INFORMATION START

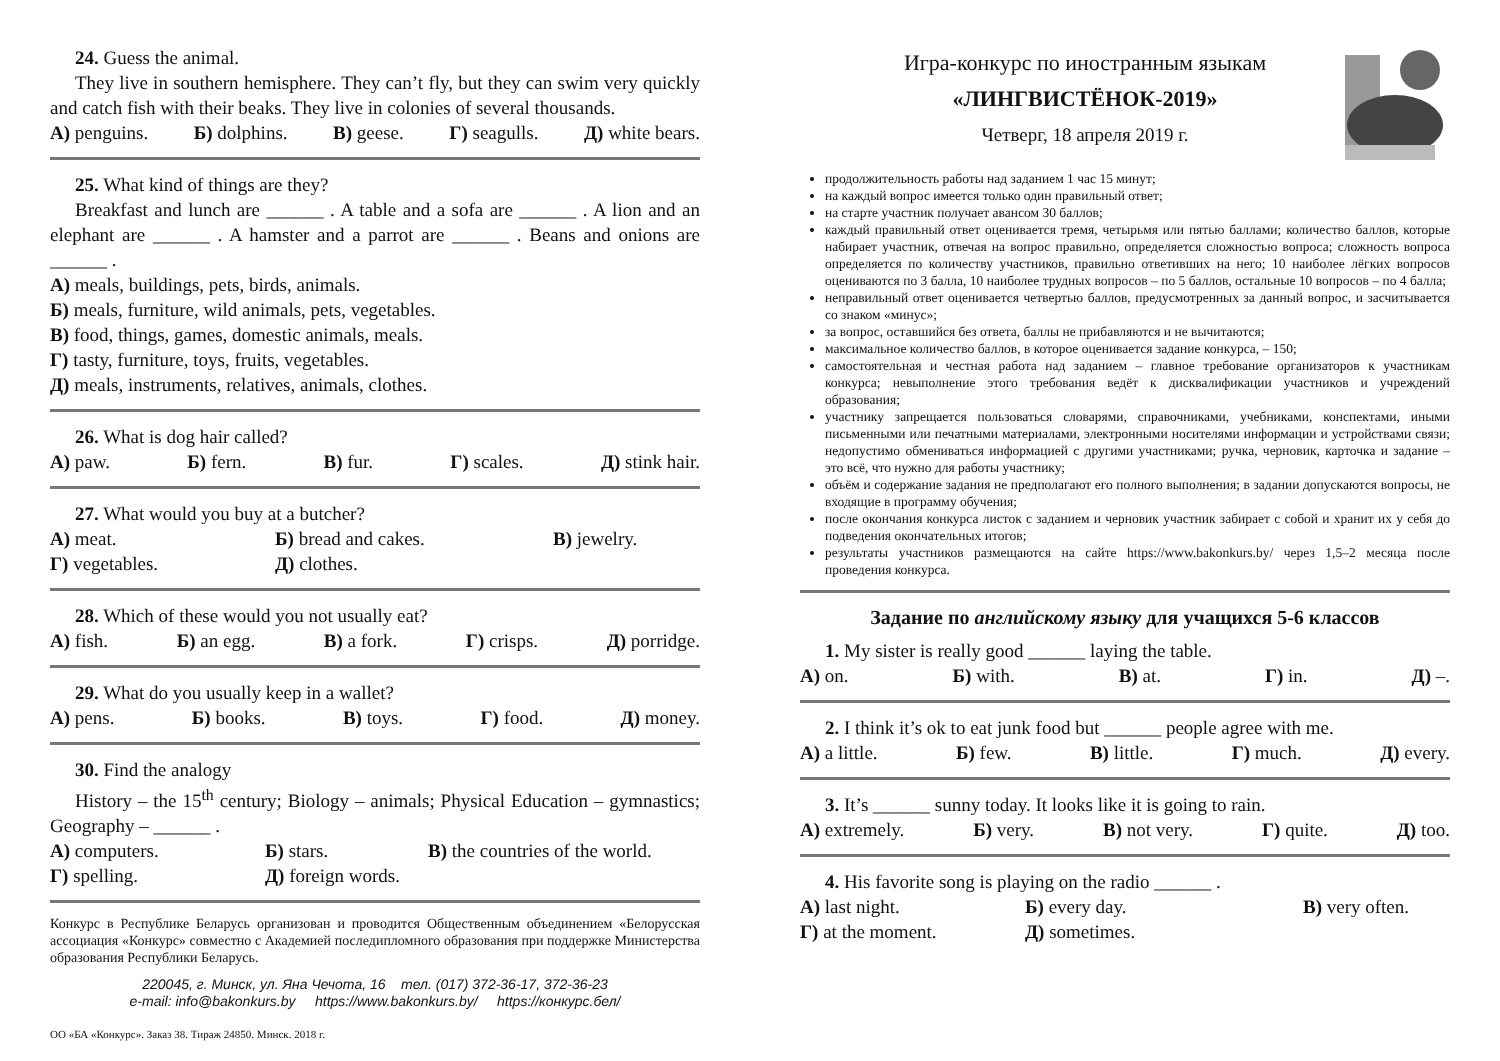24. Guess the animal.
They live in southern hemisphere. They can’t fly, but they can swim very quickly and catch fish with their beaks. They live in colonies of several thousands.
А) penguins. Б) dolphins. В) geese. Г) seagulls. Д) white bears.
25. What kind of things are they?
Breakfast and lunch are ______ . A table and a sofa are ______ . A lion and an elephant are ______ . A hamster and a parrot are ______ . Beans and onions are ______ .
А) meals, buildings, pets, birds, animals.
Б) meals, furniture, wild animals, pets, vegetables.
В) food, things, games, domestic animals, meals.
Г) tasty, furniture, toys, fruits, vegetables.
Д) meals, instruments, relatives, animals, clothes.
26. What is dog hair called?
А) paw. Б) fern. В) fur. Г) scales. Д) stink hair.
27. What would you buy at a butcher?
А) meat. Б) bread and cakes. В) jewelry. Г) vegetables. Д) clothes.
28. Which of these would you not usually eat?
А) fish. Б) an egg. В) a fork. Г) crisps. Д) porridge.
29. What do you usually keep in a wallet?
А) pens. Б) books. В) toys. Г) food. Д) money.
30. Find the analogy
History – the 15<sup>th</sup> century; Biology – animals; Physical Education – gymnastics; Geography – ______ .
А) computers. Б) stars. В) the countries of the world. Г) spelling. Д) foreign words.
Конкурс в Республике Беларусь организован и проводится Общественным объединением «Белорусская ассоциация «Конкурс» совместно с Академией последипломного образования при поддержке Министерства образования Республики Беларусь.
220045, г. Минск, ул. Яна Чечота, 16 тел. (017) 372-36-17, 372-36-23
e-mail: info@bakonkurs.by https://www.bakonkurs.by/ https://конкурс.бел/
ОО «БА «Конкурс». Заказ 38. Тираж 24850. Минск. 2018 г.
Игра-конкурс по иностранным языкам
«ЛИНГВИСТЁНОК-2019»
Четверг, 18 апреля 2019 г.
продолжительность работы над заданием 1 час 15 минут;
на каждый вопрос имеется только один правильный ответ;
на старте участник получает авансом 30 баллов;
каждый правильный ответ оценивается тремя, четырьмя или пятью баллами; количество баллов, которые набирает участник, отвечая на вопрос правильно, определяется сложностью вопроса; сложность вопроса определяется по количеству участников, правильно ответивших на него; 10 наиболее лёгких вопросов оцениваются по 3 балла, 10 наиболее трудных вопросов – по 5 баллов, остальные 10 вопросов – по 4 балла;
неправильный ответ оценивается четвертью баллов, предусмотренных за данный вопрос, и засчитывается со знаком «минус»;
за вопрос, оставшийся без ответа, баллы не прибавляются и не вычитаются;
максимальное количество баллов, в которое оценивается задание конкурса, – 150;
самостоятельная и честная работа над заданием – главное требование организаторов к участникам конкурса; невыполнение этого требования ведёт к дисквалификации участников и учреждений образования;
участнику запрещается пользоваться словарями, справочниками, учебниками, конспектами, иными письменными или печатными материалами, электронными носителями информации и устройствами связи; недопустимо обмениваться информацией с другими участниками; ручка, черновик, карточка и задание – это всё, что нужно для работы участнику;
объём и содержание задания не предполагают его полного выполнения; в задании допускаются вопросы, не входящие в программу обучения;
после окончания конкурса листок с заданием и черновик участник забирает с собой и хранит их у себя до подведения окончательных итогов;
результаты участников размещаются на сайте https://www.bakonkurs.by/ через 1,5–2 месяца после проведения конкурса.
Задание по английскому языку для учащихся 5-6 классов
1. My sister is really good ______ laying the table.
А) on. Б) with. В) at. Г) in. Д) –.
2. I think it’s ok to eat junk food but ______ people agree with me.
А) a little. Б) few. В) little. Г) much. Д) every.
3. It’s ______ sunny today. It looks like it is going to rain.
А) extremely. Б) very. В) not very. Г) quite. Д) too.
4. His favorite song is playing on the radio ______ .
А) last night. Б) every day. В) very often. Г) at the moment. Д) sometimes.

INFORMATION END
INFORMATION START

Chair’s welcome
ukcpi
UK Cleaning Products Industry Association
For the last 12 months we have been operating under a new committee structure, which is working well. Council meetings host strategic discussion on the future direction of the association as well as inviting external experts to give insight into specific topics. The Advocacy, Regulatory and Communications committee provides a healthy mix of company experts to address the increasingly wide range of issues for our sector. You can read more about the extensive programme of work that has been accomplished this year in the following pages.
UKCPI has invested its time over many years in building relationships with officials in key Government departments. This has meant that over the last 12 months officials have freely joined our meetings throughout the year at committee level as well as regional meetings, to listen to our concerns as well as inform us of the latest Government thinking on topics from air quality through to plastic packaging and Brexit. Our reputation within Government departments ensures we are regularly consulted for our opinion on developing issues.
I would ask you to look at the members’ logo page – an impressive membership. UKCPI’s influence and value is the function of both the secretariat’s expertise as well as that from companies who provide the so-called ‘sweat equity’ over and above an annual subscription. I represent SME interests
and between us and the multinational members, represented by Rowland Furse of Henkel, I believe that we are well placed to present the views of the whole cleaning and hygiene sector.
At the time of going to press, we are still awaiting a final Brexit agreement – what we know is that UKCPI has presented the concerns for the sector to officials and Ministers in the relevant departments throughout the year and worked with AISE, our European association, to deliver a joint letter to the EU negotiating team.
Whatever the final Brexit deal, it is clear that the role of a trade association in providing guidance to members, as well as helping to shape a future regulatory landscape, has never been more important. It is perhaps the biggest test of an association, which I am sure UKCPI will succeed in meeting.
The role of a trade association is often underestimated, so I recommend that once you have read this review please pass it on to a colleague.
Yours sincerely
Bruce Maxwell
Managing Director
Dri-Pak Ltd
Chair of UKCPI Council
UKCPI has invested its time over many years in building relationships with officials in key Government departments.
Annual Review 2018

INFORMATION END
INFORMATION START

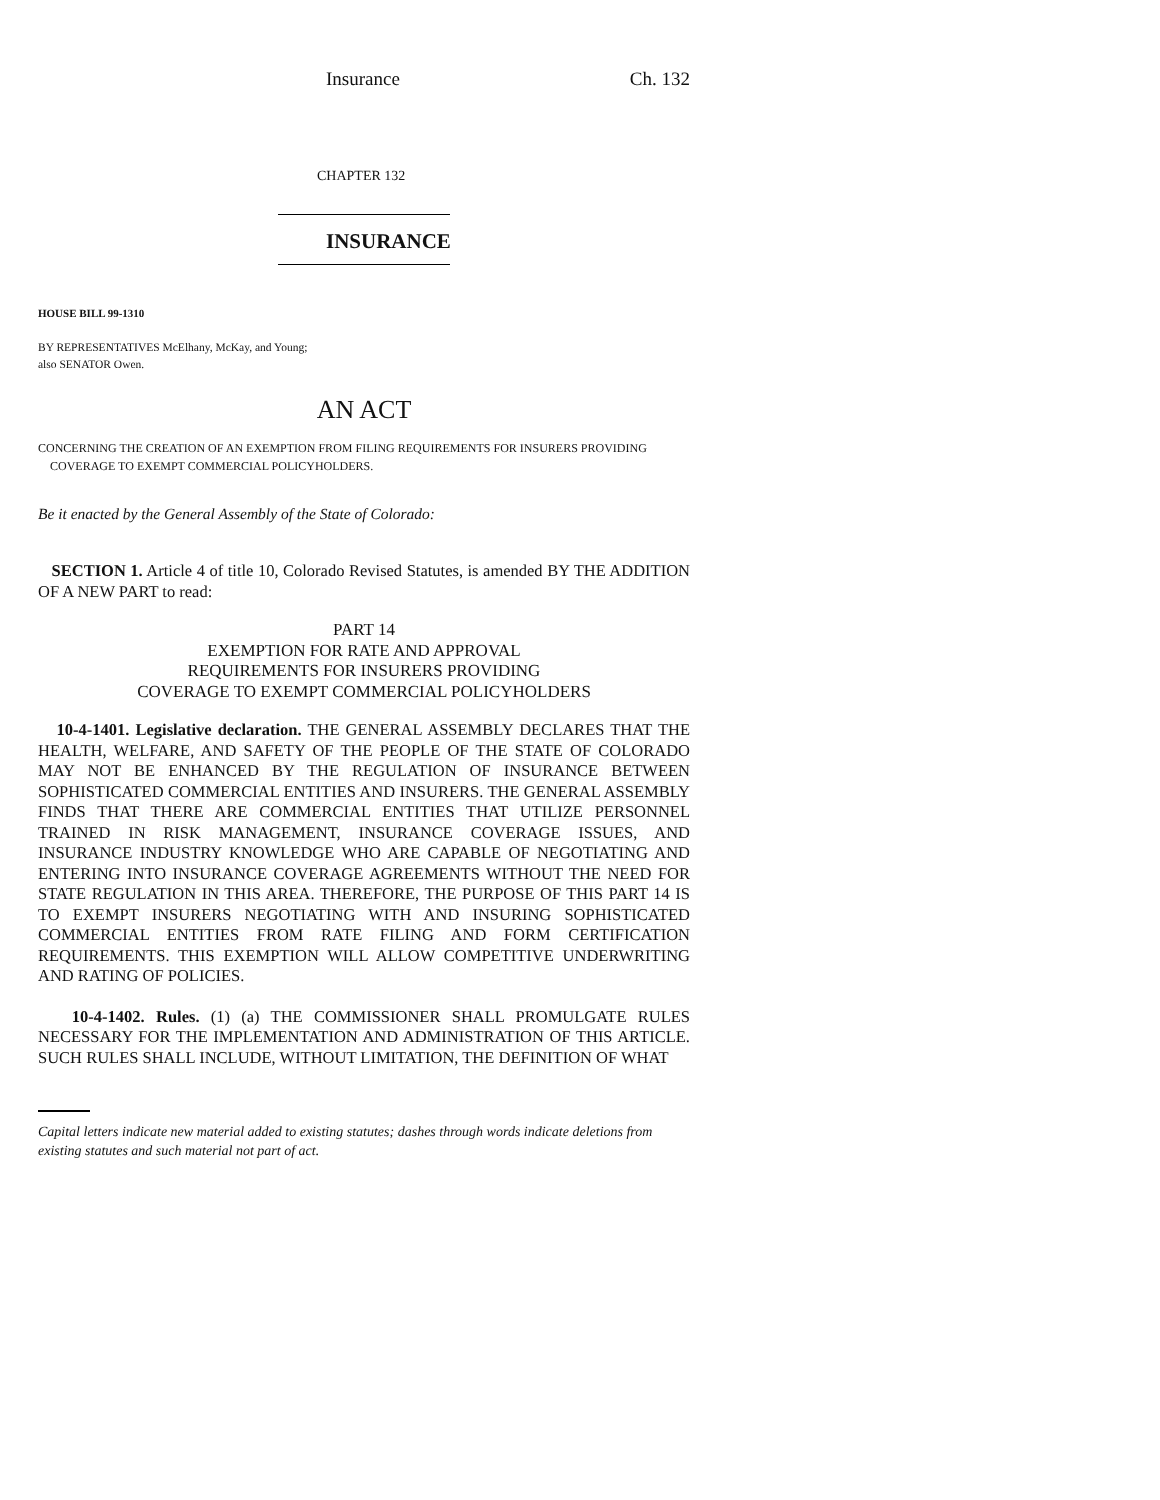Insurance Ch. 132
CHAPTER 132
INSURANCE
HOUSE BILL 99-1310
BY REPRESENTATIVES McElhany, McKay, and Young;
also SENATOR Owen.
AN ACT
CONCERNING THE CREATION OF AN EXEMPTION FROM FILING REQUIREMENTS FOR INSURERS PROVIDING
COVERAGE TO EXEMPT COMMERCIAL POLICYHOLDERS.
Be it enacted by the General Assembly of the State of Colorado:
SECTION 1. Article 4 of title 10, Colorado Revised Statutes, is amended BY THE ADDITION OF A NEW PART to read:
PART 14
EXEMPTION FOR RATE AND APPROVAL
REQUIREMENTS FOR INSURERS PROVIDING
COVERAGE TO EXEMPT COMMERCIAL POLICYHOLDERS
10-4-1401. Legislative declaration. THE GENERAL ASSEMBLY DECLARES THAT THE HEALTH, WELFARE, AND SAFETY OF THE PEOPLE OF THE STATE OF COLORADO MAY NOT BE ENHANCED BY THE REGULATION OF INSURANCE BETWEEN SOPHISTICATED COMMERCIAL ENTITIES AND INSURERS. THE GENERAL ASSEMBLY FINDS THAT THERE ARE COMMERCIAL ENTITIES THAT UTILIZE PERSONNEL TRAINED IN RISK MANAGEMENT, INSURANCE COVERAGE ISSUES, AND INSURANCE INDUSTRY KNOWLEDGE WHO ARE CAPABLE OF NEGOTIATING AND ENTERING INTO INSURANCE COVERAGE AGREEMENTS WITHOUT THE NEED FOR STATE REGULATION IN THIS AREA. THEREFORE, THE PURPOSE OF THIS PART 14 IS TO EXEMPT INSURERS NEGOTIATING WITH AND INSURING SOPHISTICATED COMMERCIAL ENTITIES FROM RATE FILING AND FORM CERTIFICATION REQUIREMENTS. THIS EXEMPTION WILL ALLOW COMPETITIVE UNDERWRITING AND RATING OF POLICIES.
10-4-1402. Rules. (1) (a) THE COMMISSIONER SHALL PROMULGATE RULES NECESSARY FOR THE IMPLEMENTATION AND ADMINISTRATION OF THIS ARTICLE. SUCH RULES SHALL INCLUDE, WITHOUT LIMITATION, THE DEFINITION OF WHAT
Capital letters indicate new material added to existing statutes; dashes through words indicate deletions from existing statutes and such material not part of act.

INFORMATION END

**REQUIRED WORK:**
Could you return exactly the lines above from the line with "за вопрос, оставшийся" to the line with "участнику запрещается пользоваться", both included, and nothing else?

**SOLUTION TO THE EXERCISE:**
за вопрос, оставшийся без ответа, баллы не прибавляются и не вычитаются;
максимальное количество баллов, в которое оценивается задание конкурса, – 150;
самостоятельная и честная работа над заданием – главное требование организаторов к участникам конкурса; невыполнение этого требования ведёт к дисквалификации участников и учреждений образования;
участнику запрещается пользоваться словарями, справочниками, учебниками, конспектами, иными письменными или печатными материалами, электронными носителями информации и устройствами связи; недопустимо обмениваться информацией с другими участниками; ручка, черновик, карточка и задание – это всё, что нужно для работы участнику;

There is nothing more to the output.